=== Instructions to follow ===
Reproduce the entries from the start through the line containing "intensificat activitatea", inclusive, with "De pago" updated to "Gratuito" and everything else left unchanged.

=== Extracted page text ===
——
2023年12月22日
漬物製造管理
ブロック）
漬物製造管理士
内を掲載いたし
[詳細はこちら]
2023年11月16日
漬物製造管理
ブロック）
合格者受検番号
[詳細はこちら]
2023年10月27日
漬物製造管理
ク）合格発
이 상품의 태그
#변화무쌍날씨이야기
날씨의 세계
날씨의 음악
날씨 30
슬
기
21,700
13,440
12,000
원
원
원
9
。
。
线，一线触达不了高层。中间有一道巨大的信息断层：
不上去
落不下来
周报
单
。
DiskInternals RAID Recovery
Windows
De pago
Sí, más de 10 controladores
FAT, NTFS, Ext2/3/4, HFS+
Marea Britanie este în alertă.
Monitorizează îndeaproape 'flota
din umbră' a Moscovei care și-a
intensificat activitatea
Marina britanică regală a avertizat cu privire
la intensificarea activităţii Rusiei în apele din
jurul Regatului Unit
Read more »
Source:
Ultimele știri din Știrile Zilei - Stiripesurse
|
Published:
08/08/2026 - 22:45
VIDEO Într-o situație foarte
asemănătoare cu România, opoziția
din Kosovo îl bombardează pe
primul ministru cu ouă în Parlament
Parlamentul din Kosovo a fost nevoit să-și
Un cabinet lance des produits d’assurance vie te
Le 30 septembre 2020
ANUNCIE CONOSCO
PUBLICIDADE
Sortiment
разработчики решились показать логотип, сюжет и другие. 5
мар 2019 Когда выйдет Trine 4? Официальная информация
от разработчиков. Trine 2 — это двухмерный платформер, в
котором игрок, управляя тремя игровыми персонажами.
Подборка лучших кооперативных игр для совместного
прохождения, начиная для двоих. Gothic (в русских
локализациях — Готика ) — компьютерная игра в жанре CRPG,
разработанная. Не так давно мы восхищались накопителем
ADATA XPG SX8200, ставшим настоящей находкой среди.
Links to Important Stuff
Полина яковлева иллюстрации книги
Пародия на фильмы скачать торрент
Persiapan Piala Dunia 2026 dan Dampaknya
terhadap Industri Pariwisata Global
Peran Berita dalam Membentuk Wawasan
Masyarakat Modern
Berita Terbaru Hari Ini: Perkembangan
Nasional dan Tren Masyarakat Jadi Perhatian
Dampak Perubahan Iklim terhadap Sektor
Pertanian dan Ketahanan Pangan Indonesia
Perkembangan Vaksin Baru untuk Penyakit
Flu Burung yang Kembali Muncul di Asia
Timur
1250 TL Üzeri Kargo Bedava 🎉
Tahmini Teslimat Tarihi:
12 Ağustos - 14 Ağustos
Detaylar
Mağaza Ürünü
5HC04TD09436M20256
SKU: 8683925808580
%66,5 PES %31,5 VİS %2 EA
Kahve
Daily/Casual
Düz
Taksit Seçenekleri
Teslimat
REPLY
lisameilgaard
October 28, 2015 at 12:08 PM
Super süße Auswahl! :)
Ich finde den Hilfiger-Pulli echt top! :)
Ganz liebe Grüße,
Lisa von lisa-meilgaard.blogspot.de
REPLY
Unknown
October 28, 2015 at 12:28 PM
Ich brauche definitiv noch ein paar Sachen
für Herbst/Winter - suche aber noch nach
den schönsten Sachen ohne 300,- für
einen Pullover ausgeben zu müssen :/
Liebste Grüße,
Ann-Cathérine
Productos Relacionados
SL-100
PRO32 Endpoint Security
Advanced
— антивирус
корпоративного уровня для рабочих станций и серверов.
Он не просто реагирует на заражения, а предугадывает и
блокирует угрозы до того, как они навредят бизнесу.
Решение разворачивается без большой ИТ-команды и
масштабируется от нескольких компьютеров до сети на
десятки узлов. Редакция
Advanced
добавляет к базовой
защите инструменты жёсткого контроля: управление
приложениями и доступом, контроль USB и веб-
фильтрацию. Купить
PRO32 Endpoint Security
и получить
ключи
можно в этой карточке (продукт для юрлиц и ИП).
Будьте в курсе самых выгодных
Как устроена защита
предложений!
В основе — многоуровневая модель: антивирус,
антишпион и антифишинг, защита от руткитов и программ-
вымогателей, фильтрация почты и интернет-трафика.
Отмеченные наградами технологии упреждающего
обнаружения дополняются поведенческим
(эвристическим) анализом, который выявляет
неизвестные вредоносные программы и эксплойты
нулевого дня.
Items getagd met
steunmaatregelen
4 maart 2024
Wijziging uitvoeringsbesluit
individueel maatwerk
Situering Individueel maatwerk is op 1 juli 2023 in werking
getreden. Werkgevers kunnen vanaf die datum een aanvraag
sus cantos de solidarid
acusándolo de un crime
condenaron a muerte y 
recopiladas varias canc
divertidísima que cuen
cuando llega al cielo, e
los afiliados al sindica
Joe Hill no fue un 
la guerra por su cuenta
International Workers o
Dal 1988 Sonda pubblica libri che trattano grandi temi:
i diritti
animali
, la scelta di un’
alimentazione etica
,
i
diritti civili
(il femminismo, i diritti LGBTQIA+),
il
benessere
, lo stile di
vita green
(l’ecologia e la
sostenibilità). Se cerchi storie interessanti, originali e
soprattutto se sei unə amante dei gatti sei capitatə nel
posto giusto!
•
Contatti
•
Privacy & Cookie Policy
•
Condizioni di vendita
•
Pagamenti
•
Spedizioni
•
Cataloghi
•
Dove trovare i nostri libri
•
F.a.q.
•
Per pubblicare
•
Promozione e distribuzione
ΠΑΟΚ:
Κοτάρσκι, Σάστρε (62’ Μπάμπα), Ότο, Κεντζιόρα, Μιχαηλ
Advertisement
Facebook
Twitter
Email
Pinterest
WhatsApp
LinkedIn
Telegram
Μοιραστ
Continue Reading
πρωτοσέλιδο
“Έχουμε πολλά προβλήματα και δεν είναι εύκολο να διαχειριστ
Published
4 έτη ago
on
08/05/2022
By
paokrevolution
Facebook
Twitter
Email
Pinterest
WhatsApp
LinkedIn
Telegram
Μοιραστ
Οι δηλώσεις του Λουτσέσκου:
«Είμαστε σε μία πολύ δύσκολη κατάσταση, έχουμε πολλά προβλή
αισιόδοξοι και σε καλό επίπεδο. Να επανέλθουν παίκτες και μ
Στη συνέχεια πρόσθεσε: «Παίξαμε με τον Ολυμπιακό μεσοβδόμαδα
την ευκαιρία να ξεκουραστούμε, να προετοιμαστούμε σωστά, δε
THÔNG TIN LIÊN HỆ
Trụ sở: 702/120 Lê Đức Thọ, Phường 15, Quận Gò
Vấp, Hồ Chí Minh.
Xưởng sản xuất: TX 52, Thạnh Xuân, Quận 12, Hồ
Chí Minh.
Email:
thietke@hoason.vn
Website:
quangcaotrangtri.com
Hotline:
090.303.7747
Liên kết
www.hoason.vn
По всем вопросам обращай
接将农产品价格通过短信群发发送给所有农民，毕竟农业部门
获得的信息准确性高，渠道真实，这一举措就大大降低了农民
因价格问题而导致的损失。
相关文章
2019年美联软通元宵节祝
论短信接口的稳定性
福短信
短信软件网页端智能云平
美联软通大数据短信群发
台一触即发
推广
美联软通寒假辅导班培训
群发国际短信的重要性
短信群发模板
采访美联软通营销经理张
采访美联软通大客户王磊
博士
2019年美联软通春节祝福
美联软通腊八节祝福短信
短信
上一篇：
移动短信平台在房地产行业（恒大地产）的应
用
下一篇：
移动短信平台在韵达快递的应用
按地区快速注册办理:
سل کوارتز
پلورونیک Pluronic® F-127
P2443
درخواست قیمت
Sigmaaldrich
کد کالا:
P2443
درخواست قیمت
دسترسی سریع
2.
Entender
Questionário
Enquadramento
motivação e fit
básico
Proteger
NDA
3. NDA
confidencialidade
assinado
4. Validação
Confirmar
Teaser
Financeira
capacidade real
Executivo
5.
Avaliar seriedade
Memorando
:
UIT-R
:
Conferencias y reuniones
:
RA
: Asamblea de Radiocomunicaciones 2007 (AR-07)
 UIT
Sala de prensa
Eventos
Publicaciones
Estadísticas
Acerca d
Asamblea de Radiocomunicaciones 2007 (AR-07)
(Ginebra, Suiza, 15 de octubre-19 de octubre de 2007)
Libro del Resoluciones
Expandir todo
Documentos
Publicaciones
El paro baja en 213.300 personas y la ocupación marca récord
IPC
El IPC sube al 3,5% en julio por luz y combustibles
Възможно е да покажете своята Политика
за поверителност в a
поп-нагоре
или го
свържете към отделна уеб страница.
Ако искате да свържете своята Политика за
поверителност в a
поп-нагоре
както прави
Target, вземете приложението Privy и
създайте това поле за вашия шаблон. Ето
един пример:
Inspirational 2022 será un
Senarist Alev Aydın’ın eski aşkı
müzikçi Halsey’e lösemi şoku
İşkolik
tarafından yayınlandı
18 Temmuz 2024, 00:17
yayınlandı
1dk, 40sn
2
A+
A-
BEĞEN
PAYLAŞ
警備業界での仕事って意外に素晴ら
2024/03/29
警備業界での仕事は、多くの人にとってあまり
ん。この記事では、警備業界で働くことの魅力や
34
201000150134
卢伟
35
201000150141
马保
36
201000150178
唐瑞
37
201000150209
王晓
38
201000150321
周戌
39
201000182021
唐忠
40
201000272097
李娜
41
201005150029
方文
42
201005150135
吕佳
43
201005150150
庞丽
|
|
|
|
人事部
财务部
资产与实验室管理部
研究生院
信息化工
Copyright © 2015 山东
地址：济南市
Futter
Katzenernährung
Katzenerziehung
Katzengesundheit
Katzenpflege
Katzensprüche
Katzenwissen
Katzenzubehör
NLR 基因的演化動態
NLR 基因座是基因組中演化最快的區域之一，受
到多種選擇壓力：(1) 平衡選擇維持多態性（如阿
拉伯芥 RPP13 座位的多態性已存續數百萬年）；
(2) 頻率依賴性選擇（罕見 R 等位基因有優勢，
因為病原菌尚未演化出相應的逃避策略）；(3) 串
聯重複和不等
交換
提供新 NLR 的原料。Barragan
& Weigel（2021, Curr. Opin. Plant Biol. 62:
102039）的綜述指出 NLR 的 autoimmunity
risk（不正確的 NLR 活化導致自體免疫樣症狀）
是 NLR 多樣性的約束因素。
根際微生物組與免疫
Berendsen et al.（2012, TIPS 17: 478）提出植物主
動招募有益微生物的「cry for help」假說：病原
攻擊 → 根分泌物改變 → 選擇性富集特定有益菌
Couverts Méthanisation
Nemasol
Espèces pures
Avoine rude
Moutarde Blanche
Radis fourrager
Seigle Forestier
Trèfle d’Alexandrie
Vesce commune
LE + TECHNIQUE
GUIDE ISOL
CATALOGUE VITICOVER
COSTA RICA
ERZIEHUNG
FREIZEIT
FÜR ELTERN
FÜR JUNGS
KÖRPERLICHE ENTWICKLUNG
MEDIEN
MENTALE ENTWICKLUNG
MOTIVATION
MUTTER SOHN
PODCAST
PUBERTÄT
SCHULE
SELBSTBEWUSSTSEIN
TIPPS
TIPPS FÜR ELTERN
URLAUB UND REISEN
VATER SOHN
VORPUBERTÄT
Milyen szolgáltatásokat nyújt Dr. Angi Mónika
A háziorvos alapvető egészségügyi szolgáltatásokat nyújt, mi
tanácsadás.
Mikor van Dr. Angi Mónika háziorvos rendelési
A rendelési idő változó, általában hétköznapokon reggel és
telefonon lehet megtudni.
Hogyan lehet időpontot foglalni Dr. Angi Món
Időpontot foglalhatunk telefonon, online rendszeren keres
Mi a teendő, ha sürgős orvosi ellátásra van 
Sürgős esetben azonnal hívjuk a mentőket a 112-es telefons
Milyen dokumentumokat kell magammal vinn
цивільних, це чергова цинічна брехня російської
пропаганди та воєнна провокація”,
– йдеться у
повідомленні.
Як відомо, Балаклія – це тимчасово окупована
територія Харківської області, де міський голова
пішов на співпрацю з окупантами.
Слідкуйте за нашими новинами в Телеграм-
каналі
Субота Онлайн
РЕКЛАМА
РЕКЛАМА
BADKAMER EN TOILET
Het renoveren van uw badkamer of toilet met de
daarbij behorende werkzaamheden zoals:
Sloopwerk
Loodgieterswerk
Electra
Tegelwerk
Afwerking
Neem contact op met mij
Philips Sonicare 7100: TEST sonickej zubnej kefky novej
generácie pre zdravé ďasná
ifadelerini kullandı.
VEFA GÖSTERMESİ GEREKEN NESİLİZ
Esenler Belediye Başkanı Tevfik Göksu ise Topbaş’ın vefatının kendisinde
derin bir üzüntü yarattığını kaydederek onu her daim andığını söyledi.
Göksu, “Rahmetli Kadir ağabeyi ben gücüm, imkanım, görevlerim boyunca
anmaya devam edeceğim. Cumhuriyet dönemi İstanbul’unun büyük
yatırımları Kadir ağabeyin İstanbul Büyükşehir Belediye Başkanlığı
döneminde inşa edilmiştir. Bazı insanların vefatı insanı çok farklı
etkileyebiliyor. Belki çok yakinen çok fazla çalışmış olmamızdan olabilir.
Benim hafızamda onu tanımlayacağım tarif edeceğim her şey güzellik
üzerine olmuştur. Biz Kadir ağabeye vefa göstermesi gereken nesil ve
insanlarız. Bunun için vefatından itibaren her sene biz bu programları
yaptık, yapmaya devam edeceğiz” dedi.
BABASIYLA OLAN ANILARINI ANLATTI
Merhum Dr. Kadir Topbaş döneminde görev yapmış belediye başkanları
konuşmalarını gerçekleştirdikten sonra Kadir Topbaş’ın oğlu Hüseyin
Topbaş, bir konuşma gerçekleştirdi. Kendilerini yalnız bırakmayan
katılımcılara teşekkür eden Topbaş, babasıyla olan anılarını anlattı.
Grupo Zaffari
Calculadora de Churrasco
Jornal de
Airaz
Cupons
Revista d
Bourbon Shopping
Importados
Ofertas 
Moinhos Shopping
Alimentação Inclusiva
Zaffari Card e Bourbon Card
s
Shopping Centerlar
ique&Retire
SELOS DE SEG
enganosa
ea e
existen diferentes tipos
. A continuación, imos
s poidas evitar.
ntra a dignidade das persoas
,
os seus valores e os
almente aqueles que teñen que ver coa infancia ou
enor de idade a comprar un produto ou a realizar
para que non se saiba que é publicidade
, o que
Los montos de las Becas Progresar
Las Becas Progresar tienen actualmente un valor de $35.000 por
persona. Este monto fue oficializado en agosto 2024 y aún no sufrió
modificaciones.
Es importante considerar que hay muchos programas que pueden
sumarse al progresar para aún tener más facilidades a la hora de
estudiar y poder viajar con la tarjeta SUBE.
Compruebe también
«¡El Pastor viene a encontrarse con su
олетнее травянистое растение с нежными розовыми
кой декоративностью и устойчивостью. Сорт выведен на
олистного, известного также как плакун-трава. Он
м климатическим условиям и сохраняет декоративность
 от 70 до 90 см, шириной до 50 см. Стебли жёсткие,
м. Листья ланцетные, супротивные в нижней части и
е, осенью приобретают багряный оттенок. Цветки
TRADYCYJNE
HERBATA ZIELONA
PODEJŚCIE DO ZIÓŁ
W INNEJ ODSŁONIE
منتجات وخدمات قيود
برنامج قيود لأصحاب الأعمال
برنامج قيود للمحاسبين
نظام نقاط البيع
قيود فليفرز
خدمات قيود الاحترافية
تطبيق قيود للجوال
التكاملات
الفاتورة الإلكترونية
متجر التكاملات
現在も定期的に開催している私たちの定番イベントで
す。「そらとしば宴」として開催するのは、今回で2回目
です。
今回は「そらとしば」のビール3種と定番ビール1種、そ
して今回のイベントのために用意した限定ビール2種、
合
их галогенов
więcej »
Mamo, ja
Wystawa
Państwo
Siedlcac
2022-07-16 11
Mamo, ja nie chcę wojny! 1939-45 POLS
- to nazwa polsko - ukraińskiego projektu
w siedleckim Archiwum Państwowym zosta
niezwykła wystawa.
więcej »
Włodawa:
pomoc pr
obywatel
——
=== Output for this task ===
2023年12月22日
漬物製造管理
ブロック）
漬物製造管理士
内を掲載いたし
[詳細はこちら]
2023年11月16日
漬物製造管理
ブロック）
合格者受検番号
[詳細はこちら]
2023年10月27日
漬物製造管理
ク）合格発
이 상품의 태그
#변화무쌍날씨이야기
날씨의 세계
날씨의 음악
날씨 30
슬
기
21,700
13,440
12,000
원
원
원
9
。
。
线，一线触达不了高层。中间有一道巨大的信息断层：
不上去
落不下来
周报
单
。
DiskInternals RAID Recovery
Windows
Gratuito
Sí, más de 10 controladores
FAT, NTFS, Ext2/3/4, HFS+
Marea Britanie este în alertă.
Monitorizează îndeaproape 'flota
din umbră' a Moscovei care și-a
intensificat activitatea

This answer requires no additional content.